Cette fois-ci, Scott ne trouva rien à répondre, mais tout le monde vit le regard agacé qu'il lança à son meilleur ami. Si autour d'eux, l'on se taisait, Lydia fut la seule à avoir le cran de prendre parti sans se cacher : ne supportant que difficilement ce genre de rixes verbales, elle rappela à Scott que le cerveau des opérations, ici, c'était Stiles et que sans ses plans, au moins la moitié de la meute aurait déjà fini six pieds sous terre. Certes, Stiles n'avait pas besoin d'être défendu, mais Lydia avait besoin de rappeler à son ami alpha qu'il ne pouvait pas s'attribuer le mérite de chaque vie sauvée. Il avait beau être le décideur… Il restait aussi l'exécutant. Celui qui s'occupait de réparer les pots cassés, de créer ou d'ajuster les plans, c'était toujours Stiles. Celui qui pensait aux risques, à préserver tout le monde, c'était Stiles. Ne faire aucun mort et aucun blessé relevait en premier lieu du credo de Scott, mais Stiles faisait toujours tout pour le mettre en application au mieux. Et Lydia, peut-être plus encore que les autres, le voyait sans arrêt s'échiner à la tâche. Se torturer l'esprit, passer des nuits blanches à réfléchir à ce qui était le mieux pour tout le monde. Elle avait même été là, lorsqu'il avait eu sa première et unique crise de larmes à ce sujet.

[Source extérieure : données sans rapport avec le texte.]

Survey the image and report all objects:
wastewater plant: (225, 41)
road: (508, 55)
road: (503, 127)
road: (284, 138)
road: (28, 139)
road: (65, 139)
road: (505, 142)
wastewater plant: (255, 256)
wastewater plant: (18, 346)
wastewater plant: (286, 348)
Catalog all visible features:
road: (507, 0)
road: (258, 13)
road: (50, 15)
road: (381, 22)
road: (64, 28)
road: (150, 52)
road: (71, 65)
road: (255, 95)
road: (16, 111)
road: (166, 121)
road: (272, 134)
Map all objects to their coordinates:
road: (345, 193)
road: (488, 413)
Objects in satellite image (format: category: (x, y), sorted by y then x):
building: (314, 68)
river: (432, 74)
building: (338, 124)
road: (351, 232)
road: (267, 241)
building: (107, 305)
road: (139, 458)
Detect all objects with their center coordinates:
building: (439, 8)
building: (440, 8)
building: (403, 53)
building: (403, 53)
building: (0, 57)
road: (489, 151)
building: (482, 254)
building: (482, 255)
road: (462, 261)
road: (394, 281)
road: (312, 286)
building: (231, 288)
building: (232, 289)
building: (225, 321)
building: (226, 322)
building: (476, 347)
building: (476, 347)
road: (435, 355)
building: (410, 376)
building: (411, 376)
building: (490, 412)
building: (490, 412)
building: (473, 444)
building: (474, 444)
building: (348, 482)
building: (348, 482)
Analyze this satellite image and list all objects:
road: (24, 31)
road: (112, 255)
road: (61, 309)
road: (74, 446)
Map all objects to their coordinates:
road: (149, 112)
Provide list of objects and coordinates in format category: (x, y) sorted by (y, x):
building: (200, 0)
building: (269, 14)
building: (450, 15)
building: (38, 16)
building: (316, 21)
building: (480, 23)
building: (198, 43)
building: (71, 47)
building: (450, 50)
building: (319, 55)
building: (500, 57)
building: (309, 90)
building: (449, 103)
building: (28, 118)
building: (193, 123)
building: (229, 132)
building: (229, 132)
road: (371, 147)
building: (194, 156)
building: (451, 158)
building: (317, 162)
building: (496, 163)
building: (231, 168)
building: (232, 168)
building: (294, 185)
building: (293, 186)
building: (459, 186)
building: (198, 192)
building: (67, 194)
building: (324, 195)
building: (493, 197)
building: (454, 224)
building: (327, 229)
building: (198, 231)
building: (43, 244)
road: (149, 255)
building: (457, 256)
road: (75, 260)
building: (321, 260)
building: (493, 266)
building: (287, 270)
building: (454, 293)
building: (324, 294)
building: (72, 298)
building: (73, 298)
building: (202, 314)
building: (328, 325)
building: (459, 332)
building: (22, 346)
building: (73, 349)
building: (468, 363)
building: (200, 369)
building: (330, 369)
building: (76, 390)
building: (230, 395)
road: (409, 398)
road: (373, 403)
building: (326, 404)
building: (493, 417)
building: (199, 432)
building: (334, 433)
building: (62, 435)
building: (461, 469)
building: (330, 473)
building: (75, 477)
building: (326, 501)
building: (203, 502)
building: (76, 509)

Alors elle détestait le fait que Scott puisse le rabaisser de la sorte sans savoir à quel point Stiles se donnait pour lui, pour la meute, pour tout le monde.

Et même si Lydia n'avait pas dit grand-chose – et bien évidemment gardé le craquage de Stiles pour elle –, ses quelques mots suffirent à faire ravaler à Scott les paroles acerbes qu'il se préparait à sortir. On ne manquait jamais d'obéir à Lydia Martin, surtout lorsque son regard s'enflammait de la sorte. Stiles lui lança un pâle sourire de reconnaissance et du reste, personne n'émit le moindre commentaire. Tout le monde sentait la manière dont l'ambiance était tendue depuis qu'ils attendaient devant cette immense maison… Et plus personne n'était à l'aise. On attendit alors le retour de Derek et de Malia, qui eut lieu un petit quart d'heure plus tard.

Lorsque Derek leva son pouce en l'air pour signifier que se risquer à l'intérieur était sans danger, Stiles sentit son souffle se couper l'espace d'un instant.

Il n'arrivait pas à se défaire du mauvais pressentiment qui ne cessait de l'assaillir.